Submit LLM calls are bounded by the run time budget. Submit is currently non-streaming, so the boundary is a total provider-call timeout, not an idle stream timeout. If budget.timeMs is finite, the remaining run budget bounds each provider call and timeout settles as agent.aborted.budget_time. If no time budget is supplied, a default provider-call timeout settles as agent.aborted.upstream_failure with cause provider_timeout. Long non-streaming generations must set an explicit budget.timeMs; future streaming LLM transport should use idle timeout semantics instead.

Workspace-job consumer observability is a runtime composition projection, not a carrier fact. projectWorkspaceJobObservability(events, jobRunId) joins the raw workspace-job terminal projection with runtime failure diagnostics through the internally recorded submit run correlation.
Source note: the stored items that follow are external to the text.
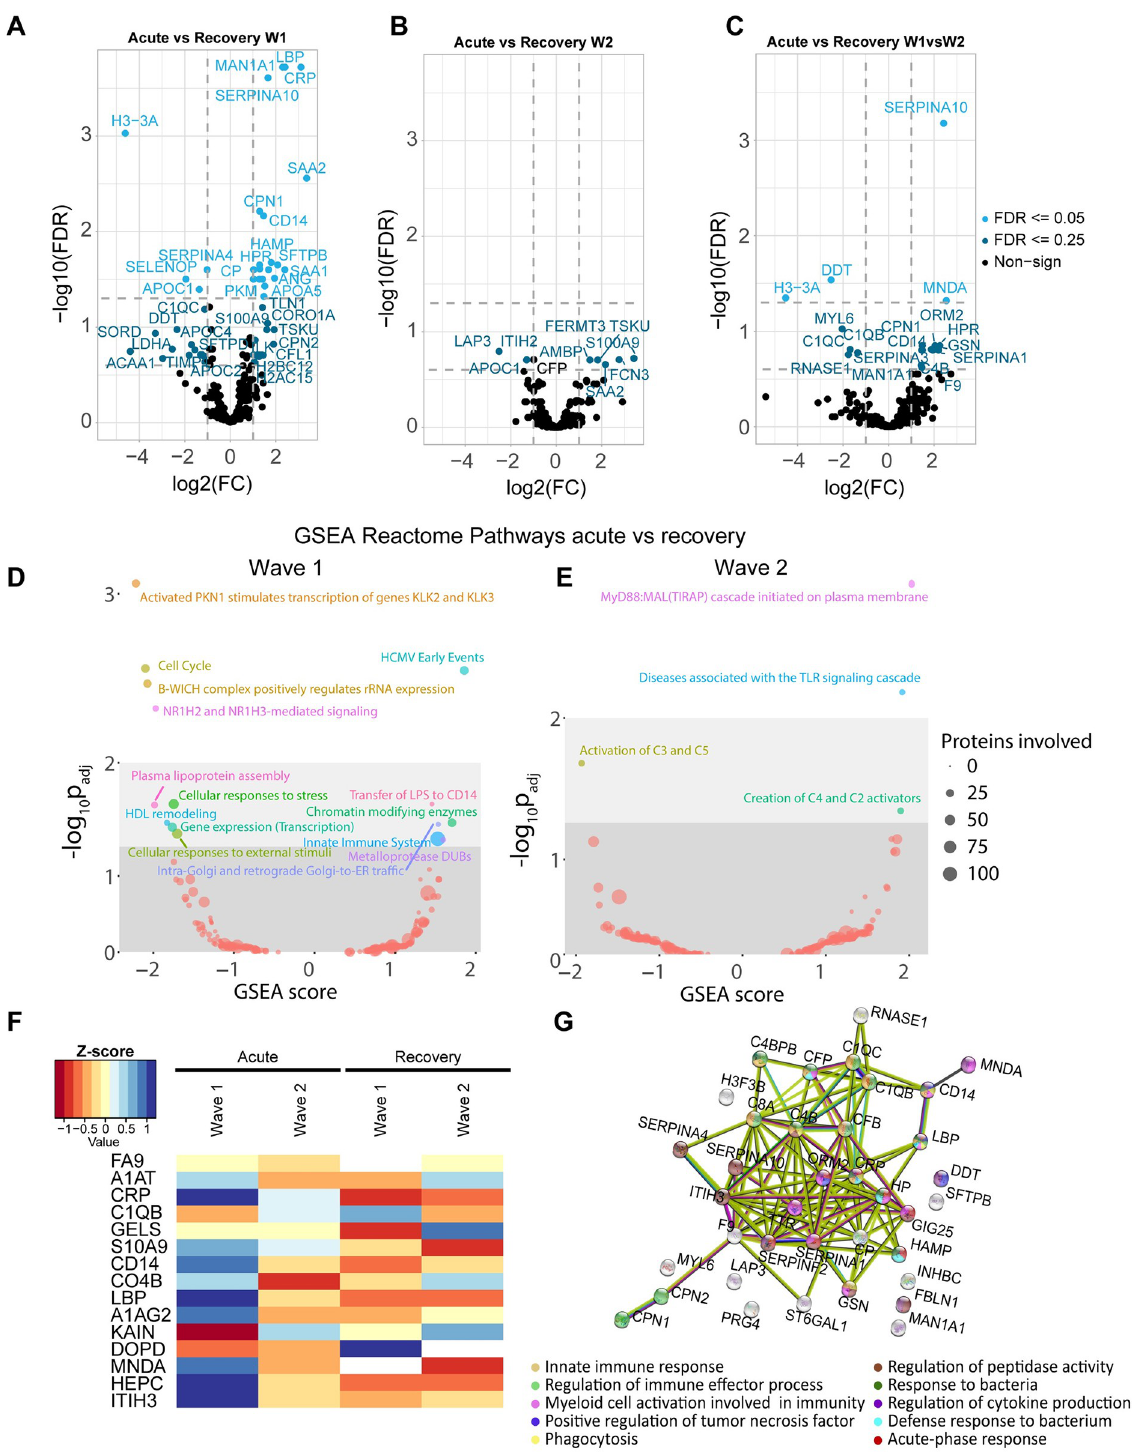
Fig 8. Plasma-protein profile evaluation for COVID-19 patients in acute- and their corresponding rec-phase between wave 1 and wave 2. (A-C ) Volcano plots depicting the changes in plasma protein intensities based on the patient condition (acute- vs rec-phase) in COVID-19 wave 1 ( A ), wave 2 ( B ) or between acute- vs rec-phase in wave 1 compared to acute- vs rec-phase in wave 2 ( C ). A minimum change of two folds and an FDR of 0.05 and 0.25 was considered for statistical significance. ( D-E ) Gene set enrichment analysis (GSEA) was done to depict changes in the expression of proteins involved in different cellular pathways using the Reactome across conditions (acute-phase vs rec-phase)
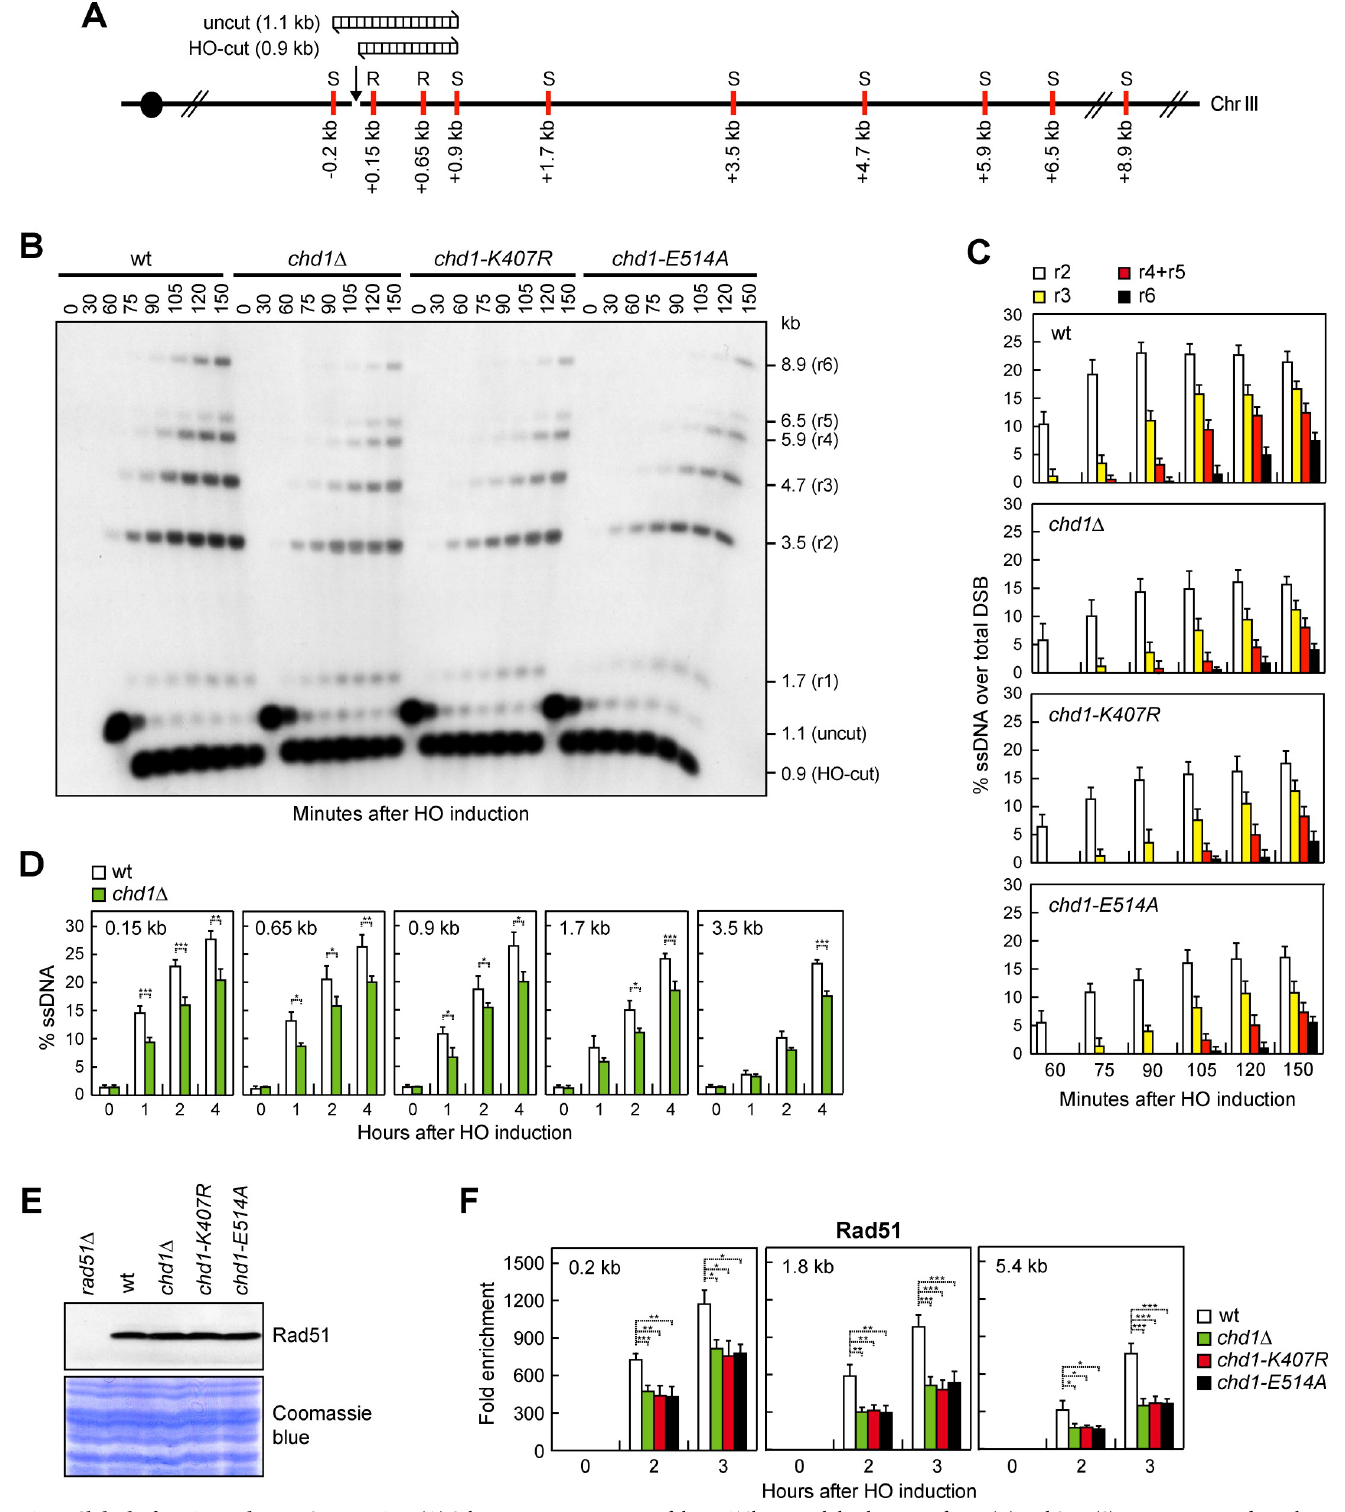
Fig 2. Chd1 dysfunction reduces DSB resection. (A) Schematic representation of the MAT locus and the distance of RsaI (R) and SspI (S) restriction sites from the HO-cut site. The DNA fragments detected in panel B before (uncut) and after HO cleavage (HO-cut) were also indicated. (B) YEPR exponentially growing cell cultures of JKM139 derivative strains were transferred to YEPRG at time zero. Southern blot analysis of SspI-digested genomic DNA after alkaline gel electrophoresis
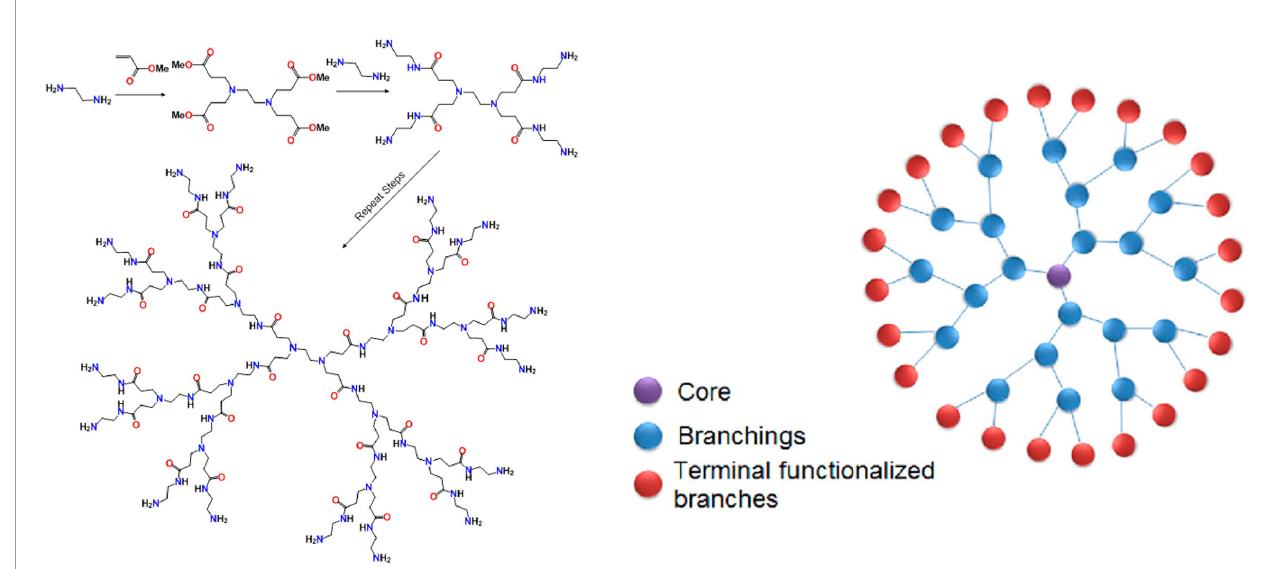
FIGURE 7 | Basic synthetic scheme for construction of a PAMAM dendrimer (left). Schematic representation of a 24-mer dendritic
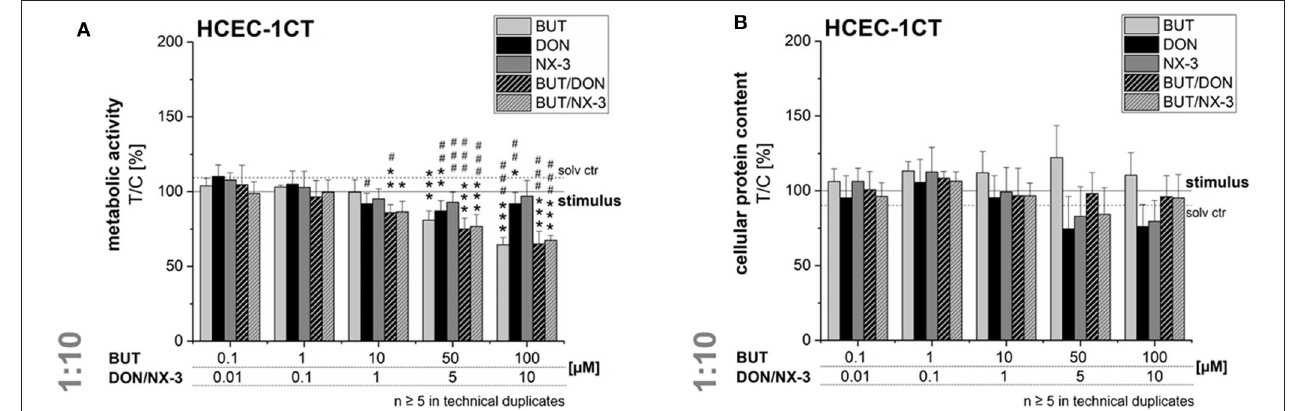
FIGURE 6 | Effects on cell viability of HCEC-1CT cells after 2h pre-incubation with BUT (10 µ M), DON (1 µ M), NX-3 (1 µ M) and respective 10:1 combinations, followed by 3h co-stimulation with IL-1 β (25ng/mL) in the alamarBlue ® (A) and the SRB-assay (B) . Cell viability data are normalized to the stimulated solvent control levels (solid line, dotted line: solvent control without pro-inflammatory stimulus). Data are expressed as mean values ± SD of at least five independent experiments performed in technical duplicates. Significant differences to the stimulated solvent control are indicated with * p < 0.05, ** p < 0.01, and *** p < 0.001, whereas significant differences between concentrations of the same compound with the respective lowest tested concentration, calculated by one-way ANOVA, followed by Bonferroni’s post-hoc tests are indicated with # p < 0.05, ## p < 0.01, and ### p <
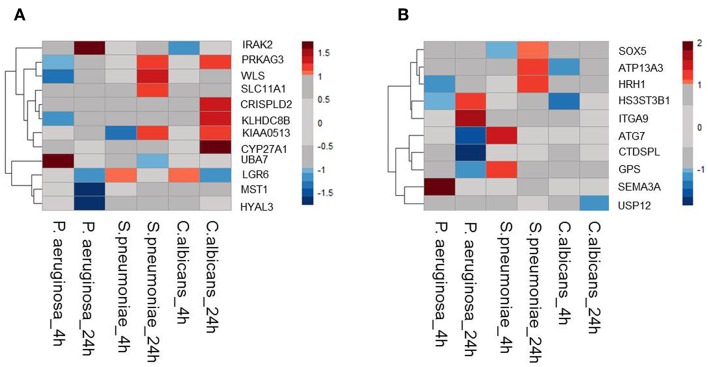
Expression QTL mapping and differential expression analyses prioritized potential genes. (A) Among 45eQTL genes, there are 12 genes that are differentially expressed in at least one condition in stimulated PBMCs. (B) Expression levels of cis genes that have not eQTL effect in blood, but differentially expressed upon stimulation in PBMC. Heatmap was plotted based on log2 (Fold-change) of RNA expression levels in P.aeruginosa, S.pneumoniae, and C.albicans-stimulated PBMCs. RNA expression levels were measured after 4 or 24 h of stimulation. Colors represent the RNA expression levels, red, significantly induced genes; blue, significantly suppressed genes; gray, not significantly different between stimulated and non-stimulated PBMCs.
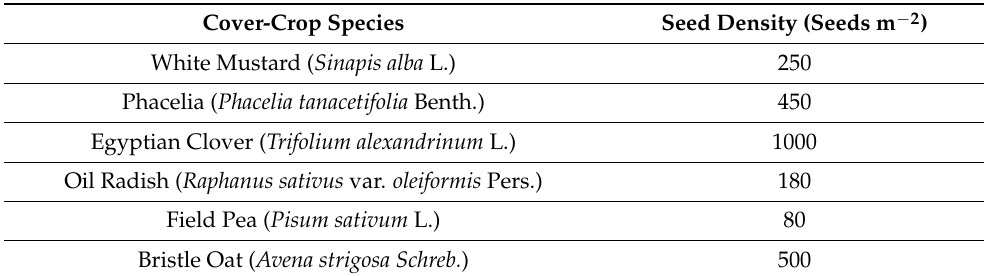
Table 1. List of cover-crop species and seed densities for pure stands. Cover-crop Species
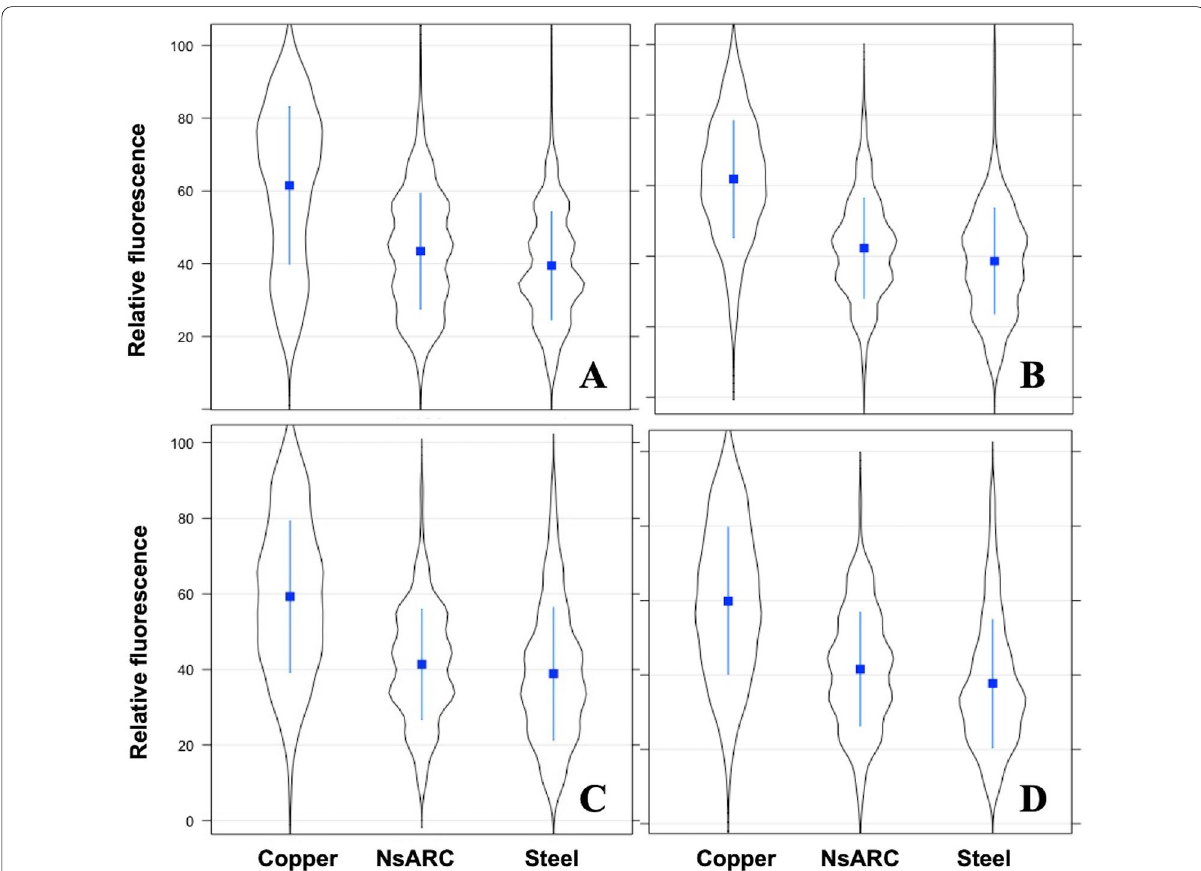
Fig. 5 Single-cell fluorescence intensity of E. coli BW25113 expressing mScarlet red fluorescent protein under the control of the soxS promoter upon exposure to copper, NsARC and stainless steel under ( A ) UV light, ( B ) visible light, ( C ) ambient light and ( D ) dark. The violin plots show the distribution of the single-cell fluorescence within the cell population. The bar in the box depicts the median and the box shows the 25% and 75%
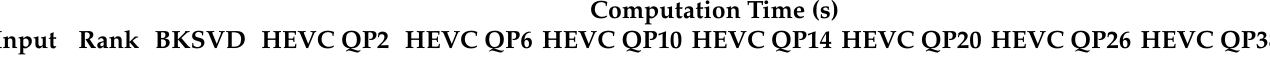
Table 6. Comparison of computation speed in BLOCK II of proposed scheme with (ML(3)) and without (AV(169)) multi- plicative layers. Experiment evaluated on Bikes light field for BK-SVD ranks 20 and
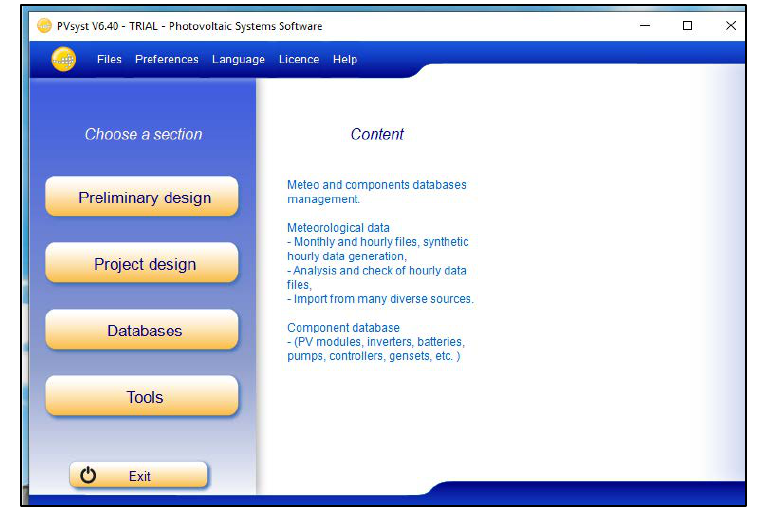
Figure 7: PVsyst V6.40 software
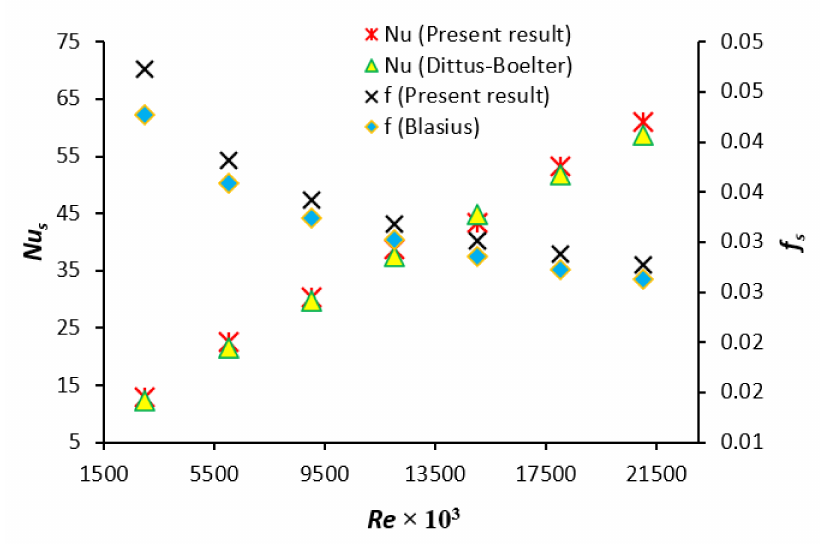
Figure 3. Validation of smooth tube result with standard equations for Nu and f .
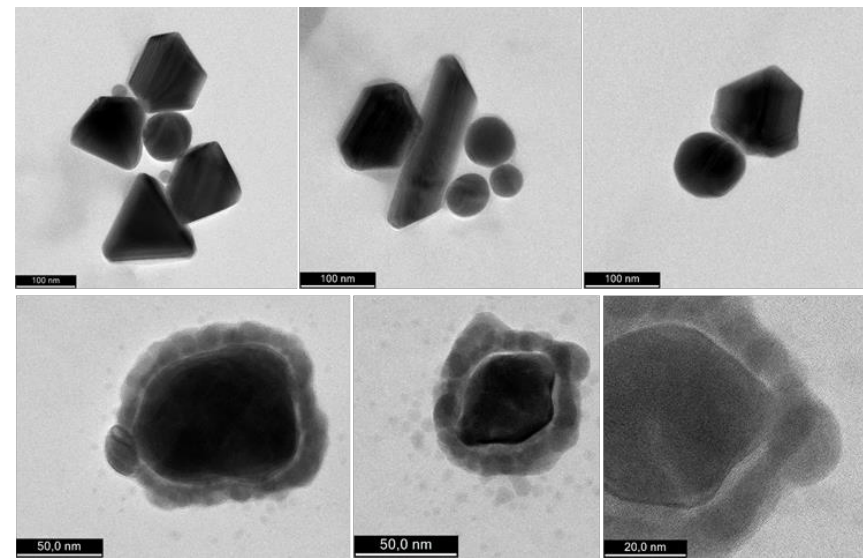
Figure 12. TEM images of AgNPs ( top row ) and the phytocarrier system ( bottom row ).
The returned projection is sanitized: failed state exposes request summary and failureExplanation, but never exposes the runtime numeric run id or raw submitRunId join key.

Depend on runtime for consumer-facing runtime execution, admission service, and backend-neutral Tag types. App triggers should be written against runtime trigger interfaces and registered through a backend facade; they should not import backend SQL helpers, due-work storage helpers, inserted-event helpers, or backend state classes.

import type { DurableTrigger, Ledger } from "@agent-os/runtime";

Serializable submit, admission, and runtime event DTOs live in @agent-os/runtime-protocol, not runtime.

Attached stream handlers use the same runtime package:

import type { AttachedStreamHandler } from "@agent-os/runtime";

Materialized projections are registered through the backend facade:

import { defineProjection, type MaterializedProjections } from "@agent-os/runtime";

Workspace-job consumers that need user-visible failure explanation should read the runtime observability projection instead of calling projectFailureDiagnostics(events, runId) themselves:

import { projectWorkspaceJobObservability } from "@agent-os/runtime";

Deterministic product-side tool actions use unsafeRunToolByName. The unsafe prefix is intentional: it bypasses submit, admission, quota, retries, and ledger settlement. Do not use it for LLM-selected tools; those must go through submit.

Quota grants are keyed by the semantic tool claim operationRef. Retrying the same tool claim cannot double-charge quota; separate tool calls still consume separate quota.